Off-road bikes are always a popular option at the expo (they get their own campground), and few people have spent more time on their bikes than Simon and Lisa Thomas, who’ve been riding around the world for 13 years straight. After three months of conversions, their BMWs (an R 1200 GSA and an F 800 GS) are fully custom, from the hubs to the seats.
The Tacoma is capable on its own, but this model, owned by Goose Gear, is made even better thanks to a Habitat camper shell with an aluminum, fully waterproof tent that folds open in seconds. Goose Gear also retrofitted the truck with a shower and sink fed by an onboard hot water heater, a foldout table and chairs, a toilet, and room to sleep three adults. They call it a five-foot RV.
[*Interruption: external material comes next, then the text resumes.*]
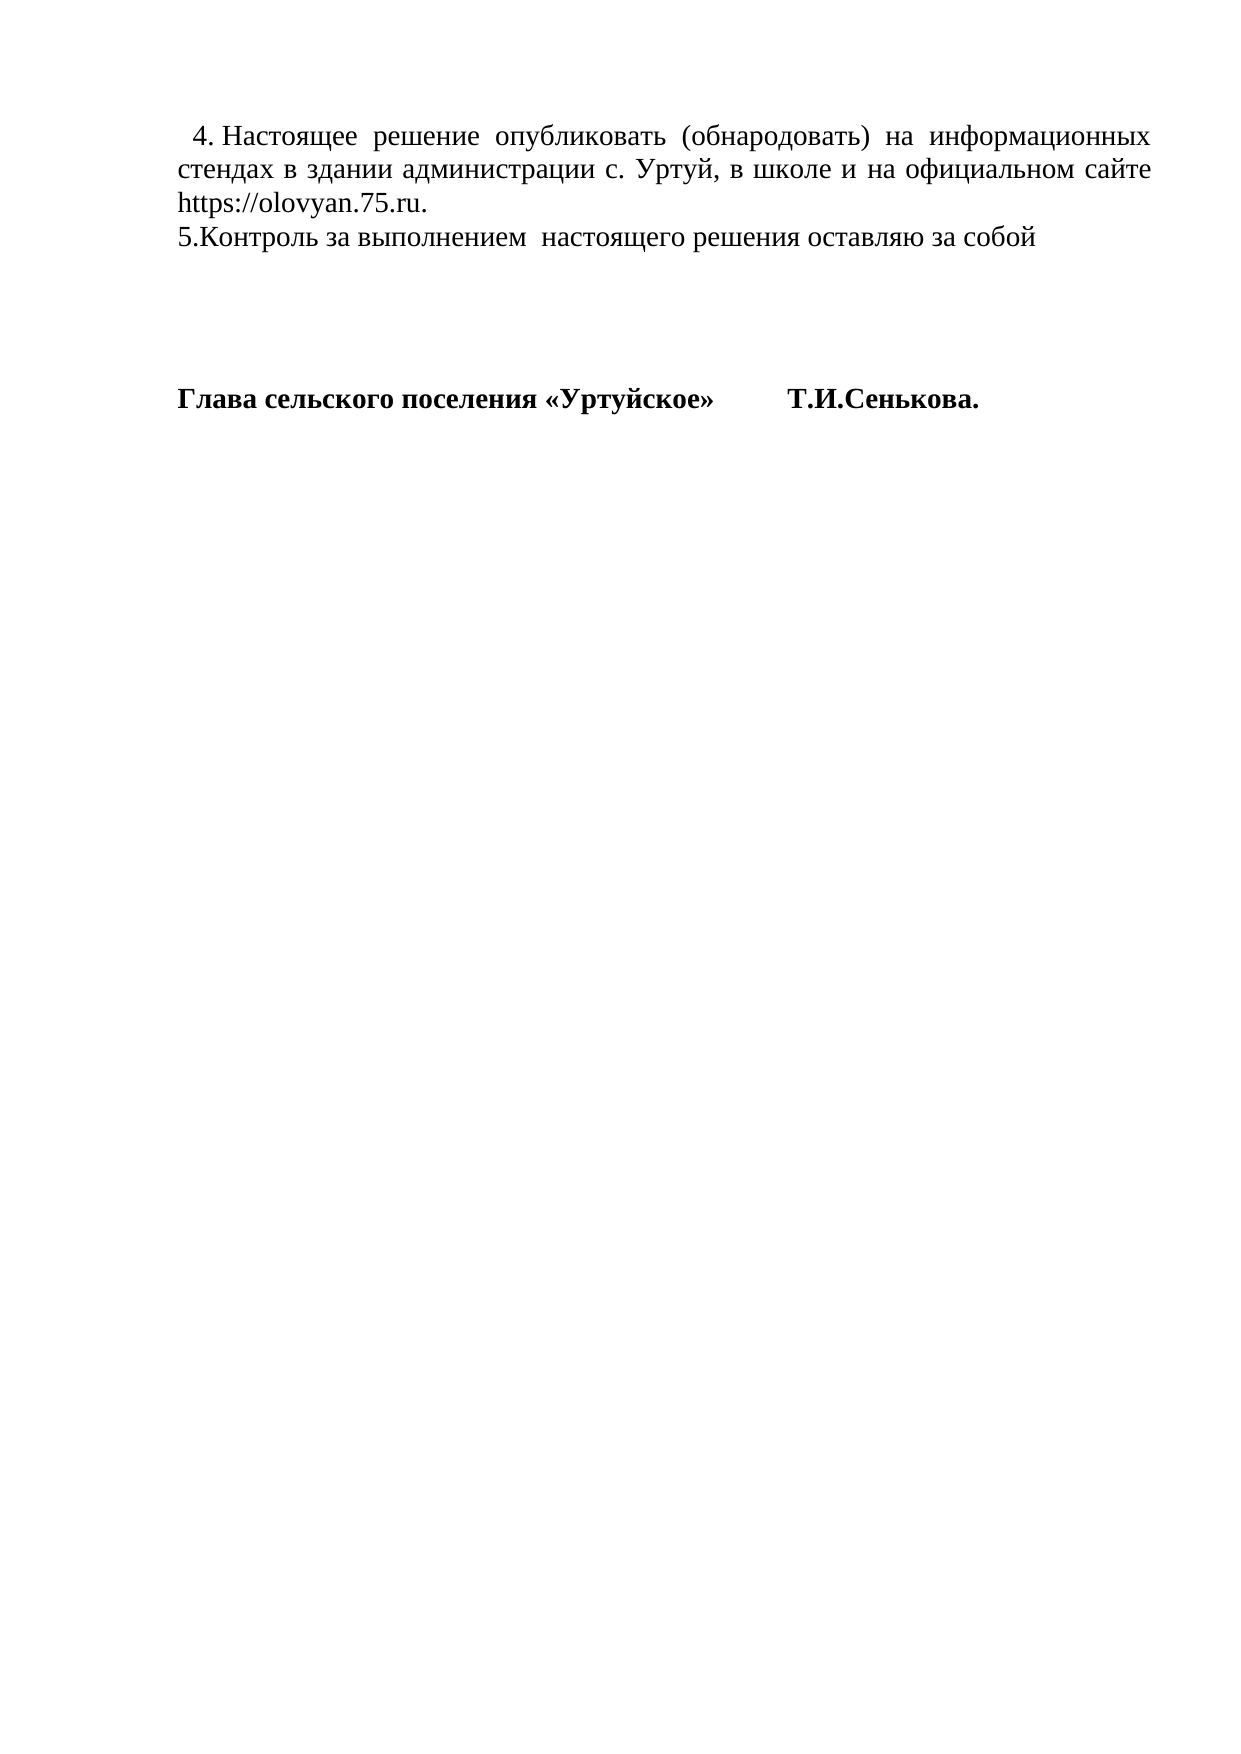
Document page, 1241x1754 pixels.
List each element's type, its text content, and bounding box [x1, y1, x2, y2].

title 5.Контроль за выполнением настоящего решения оставляю за собой [177, 219, 1152, 252]
title Глава сельского поселения «Уртуйское» Т.И.Сенькова. [177, 382, 1152, 415]
text 4. Настоящее решение опубликовать (обнародовать) на информационных стендах в здании администрации с. Уртуй, в школе и на официальном сайте https://olovyan.75.ru. [177, 118, 1152, 219]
Jeeps can do things other off-road vehicles can’t. Jason Ingle’s Wrangler Sahara can do even more, thanks to its two-inch lift, on-board solar, and smart accessories like the ARB fridge. We like the Gobi Rack and Cascadia Vehicle Tent, which can slide into different positions on the rack. It’s not finished yet: Ingle is in the process of building custom storage boxes from aircraft-grade aluminum for the back of the Jeep.
Greg and Katie Blachon have driven this 4WD Syncro 51,500 miles across North, Central, and South America over the past two years. They bought the van for $500 back in 2010, then worked on it for three years, adding the camper top and onboard solar along the way. It has the coveted Boxer Diesel EE20 engine, which combines new diesel technology with the performance of a boxer configuration for more power and less fuel consumption. The Blachon’s beefed up the offroad capabilities further with a super winch on the front bumper and an ARB compressor in the back for custom tire pressure depending on the terrain. Oh, and there’s a special compartment and table for bourbon in the back.